Autrement, la démocratie institutionnelle, qui repose sur l’existence de pouvoirs habilités et bien séparés, dont un mécanisme parlementaire efficace de contrôle de l’action gouvernementale doit-elle être récusée par la démocratie de la rue ?

Les SMS et autres réseaux sociaux, en bousculant les modes traditionnels de communication, doivent ils vider la gouvernance de son statut institutionnel ?

A contrario, n’est-ce pas la faillite de la gouvernance institutionnelle qui fait le lit de la gouvernance de la rue ?

Au regard de ce que l’actualité brulante donne à voir, nous devons soutenir le droit des citoyens d’exprimer leur volonté de changement politique au moyen de manifestations pacifiques, et appuyer les mouvements démocratiques prenant la forme de manifestations de masse organisées par des gens vivant sous un régime de dictature.
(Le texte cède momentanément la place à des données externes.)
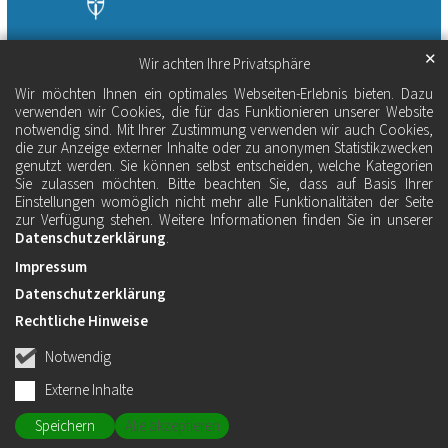
✕
Wir achten Ihre Privatsphäre
Wir möchten Ihnen ein optimales Webseiten-Erlebnis bieten. Dazu
verwenden wir Cookies, die für das Funktionieren unserer Website
notwendig sind. Mit Ihrer Zustimmung verwenden wir auch Cookies,
die zur Anzeige externer Inhalte oder zu anonymen Statistikzwecken
genutzt werden. Sie können selbst entscheiden, welche Kategorien
Sie zulassen möchten. Bitte beachten Sie, dass auf Basis Ihrer
Einstellungen womöglich nicht mehr alle Funktionalitäten der Seite
zur Verfügung stehen. Weitere Informationen finden Sie in unserer
Datenschutzerklärung
.
Impressum
Datenschutzerklärung
Rechtliche Hinweise
Notwendig
Externe Inhalte
Speichern
Alle akzeptieren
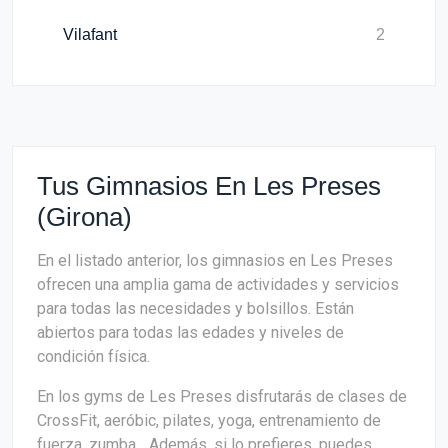
Vilafant
2
Tus Gimnasios En Les Preses
(Girona)
En el listado anterior, los gimnasios en Les Preses
ofrecen una amplia gama de actividades y servicios
para todas las necesidades y bolsillos. Están
abiertos para todas las edades y niveles de
condición física.
En los gyms de Les Preses disfrutarás de clases de
CrossFit, aeróbic, pilates, yoga, entrenamiento de
fuerza, zumba... Además, si lo prefieres, puedes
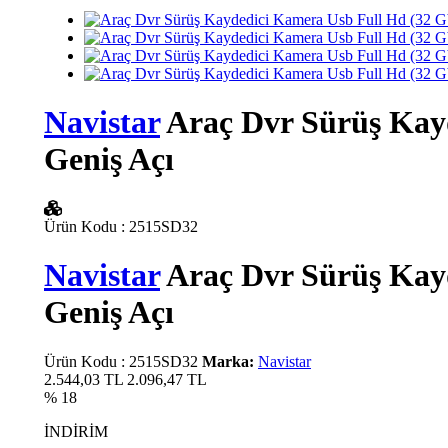
Navistar
Araç Dvr Sürüş Kayd
Geniş Açı
Ürün Kodu
:
2515SD32
Navistar
Araç Dvr Sürüş Kayd
Geniş Açı
Ürün Kodu
:
2515SD32
Marka:
Navistar
2.544,03 TL
2.096,47
TL
% 18
İNDİRİM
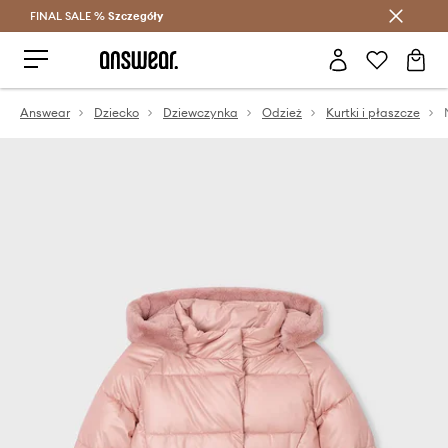
FINAL SALE %
Szczegóły
Oszczędzaj z Answear Club >
Answear
Dziecko
Dziewczynka
Odzież
Kurtki i płaszcze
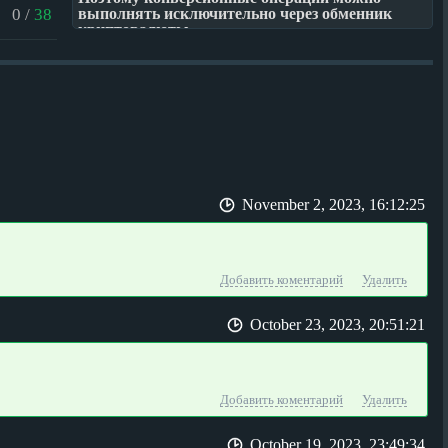
0
/
38
выполнять исключительно через обменник
криптовалюты.
На сервисе 1-Online представлены самые
популярные направления обмена. У
посетителей есть возможность перевести
традиционные деньги в электронные или
цифровые средства платежа, а также
конвертировать цифровые монеты в
американские доллары, рубли или евро.
Обменник криптовалют сотрудничает с
самыми популярными электронными
системами платежей и крупными банковскими
November 2, 2023, 16:12:25
учреждениями, что гарантирует клиентам
оператив
Добавить коментарий
Удалить
October 23, 2023, 20:51:21
Добавить коментарий
Удалить
October 19, 2023, 23:49:34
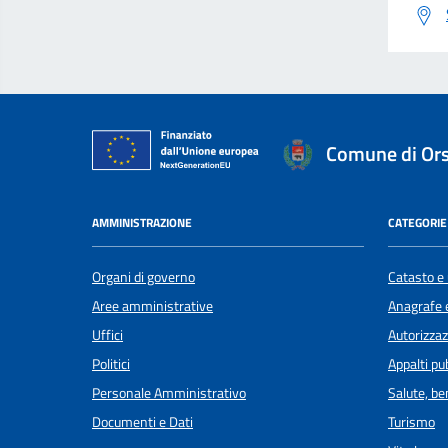
Comune di Or
AMMINISTRAZIONE
CATEGORIE 
Organi di governo
Catasto e 
Aree amministrative
Anagrafe e
Uffici
Autorizzaz
Politici
Appalti pub
Personale Amministrativo
Salute, b
Documenti e Dati
Turismo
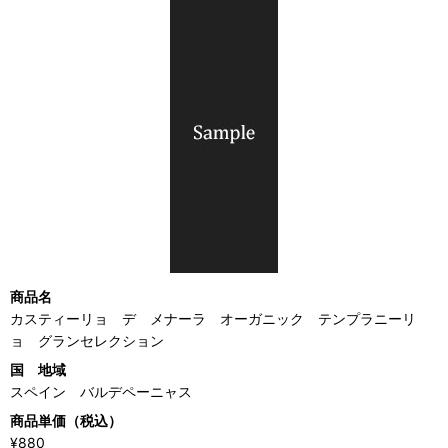
商品名
カスティーリョ デ メナーラ オーガニック テンプラニーリ
ョ グランセレクション
国 地域
スペイン バルデペーニャス
商品単価（税込）
¥880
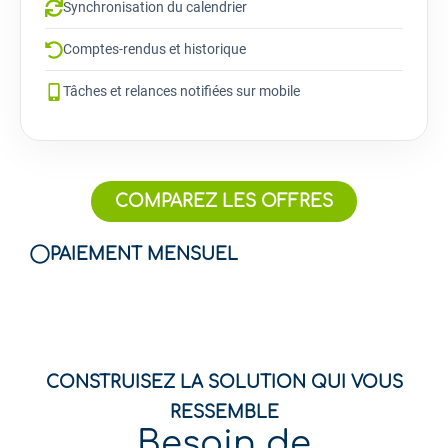
Synchronisation du calendrier
Comptes-rendus et historique
Tâches et relances notifiées sur mobile
COMPAREZ LES OFFRES
PAIEMENT MENSUEL
CONSTRUISEZ LA SOLUTION QUI VOUS
RESSEMBLE
Besoin de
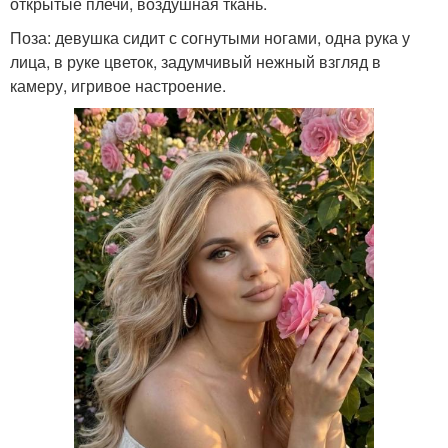
открытые плечи, воздушная ткань.
Поза: девушка сидит с согнутыми ногами, одна рука у
лица, в руке цветок, задумчивый нежный взгляд в
камеру, игривое настроение.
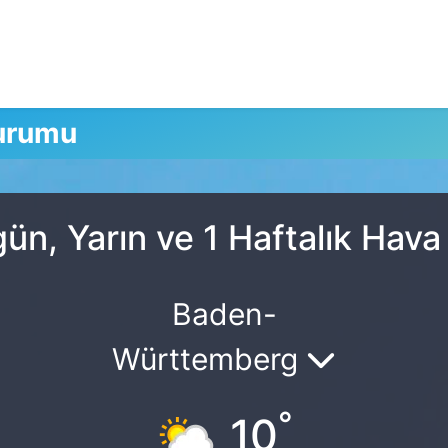
urumu
n, Yarın ve 1 Haftalık Hav
Baden-
Württemberg
°
10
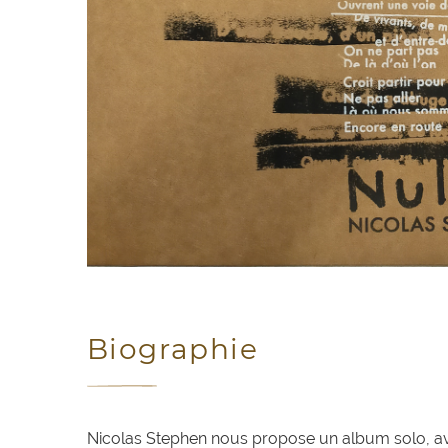
Biographie
Nicolas Stephen nous propose un album solo, av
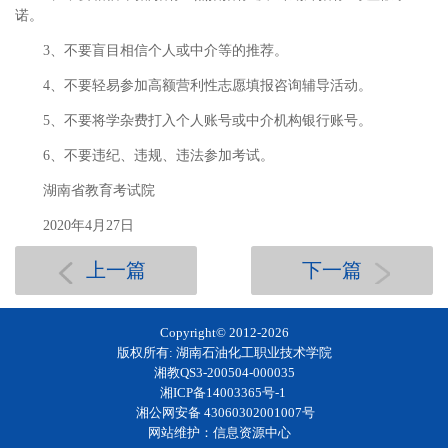
诺。
3、不要盲目相信个人或中介等的推荐。
4、不要轻易参加高额营利性志愿填报咨询辅导活动。
5、不要将学杂费打入个人账号或中介机构银行账号。
6、不要违纪、违规、违法参加考试。
湖南省教育考试院
2020年4月27日
上一篇
下一篇
Copyright© 2012-
2026
版权所有: 湖南石油化工职业技术学院
湘教QS3-200504-000035
湘ICP备14003365号-1
湘公网安备 43060302001007号
网站维护：信息资源中心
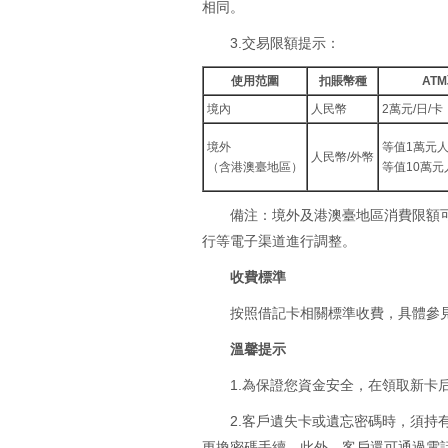
相同。
3.交易限額提示：
使用范圍
扣賬幣種
AT
境內
人民幣
2萬元/日/卡
境外
等值1萬元人
人民幣/外幣
（含港澳臺地區）
等值10萬元
備注：境外及港澳臺地區消費限額
行等電子渠道進行調整。
收費標準
按照借記卡相關標準收費，具體參
溫馨提示
1.為保證您資金安全，在領取新
2.客戶遺失卡或遺忘密碼時，須
更換密碼手續。此外，客戶還可通過電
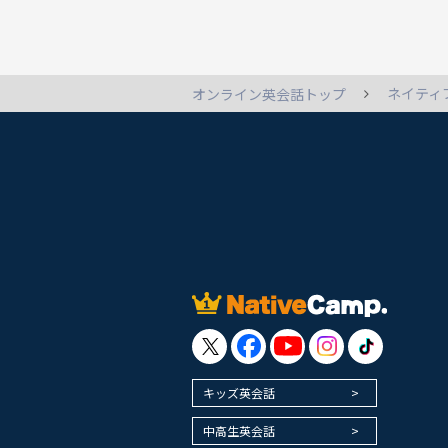
ネイティ
オンライン英会話トップ
キッズ英会話
中高生英会話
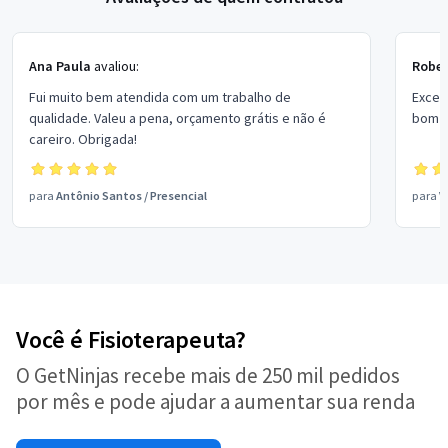
Ana Paula
avaliou:
Rober
Fui muito bem atendida com um trabalho de
Excel
qualidade. Valeu a pena, orçamento grátis e não é
bom p
careiro. Obrigada!
para
Antônio Santos
/
Presencial
para
V
Você é Fisioterapeuta?
O GetNinjas recebe mais de 250 mil pedidos
por mês e pode ajudar a aumentar sua renda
Sur les défis démocratiques et les mesures concrètes

Pour faire avancer la démocratie, il convient de recommander que des mesures soient prises pour assurer l’émergence de la citoyenneté sous tous ses aspects, politiques, économiques et sociaux, grâce à un ensemble de règles spécifiques et à un système éducatif performant.

De même, pour les Etats en situation post crise, l’idéal serait d’éviter que tous les membres d’autorités de transition soient candidats lors des élections visant à rétablir la démocratie.

Il est impératif, d’inviter tous les États membres de la Francophonie à ratifier le Pacte international relatif aux droits civils et politiques, la Charte africaine de la démocratie, des élections et de la gouvernance (pays africains).

Aussi, convient-il de souligner la nécessité de renforcer, à travers des formations et recyclages, la capacité intrinsèque des acteurs appelés à animer les institutions et organes démocratiques (Cour constitutionnelle, commissions électorales nationales indépendantes) qui interviennent dans la gestion des élections, en vue de rationaliser, dans la mesure du possible, les différentes opérations du processus électoral et d’éviter les écueils qui débouchent souvent sur des crises postélectorales majeures.

Dans le même esprit, il sied de demander avec insistance une meilleure éducation au concept de la démocratie dans tous les pays de la Francophonie et s’engager à examiner les différentes initiatives qui pourraient être prises en ce sens dans le cadre de l’Assemblée parlementaire de la Francophonie. Enfin, il parait judicieux d’encourager les États membres de l’APF à consentir des efforts pour partager les meilleures pratiques en matière de droit constitutionnel, en organisant par exemple des échanges d’experts.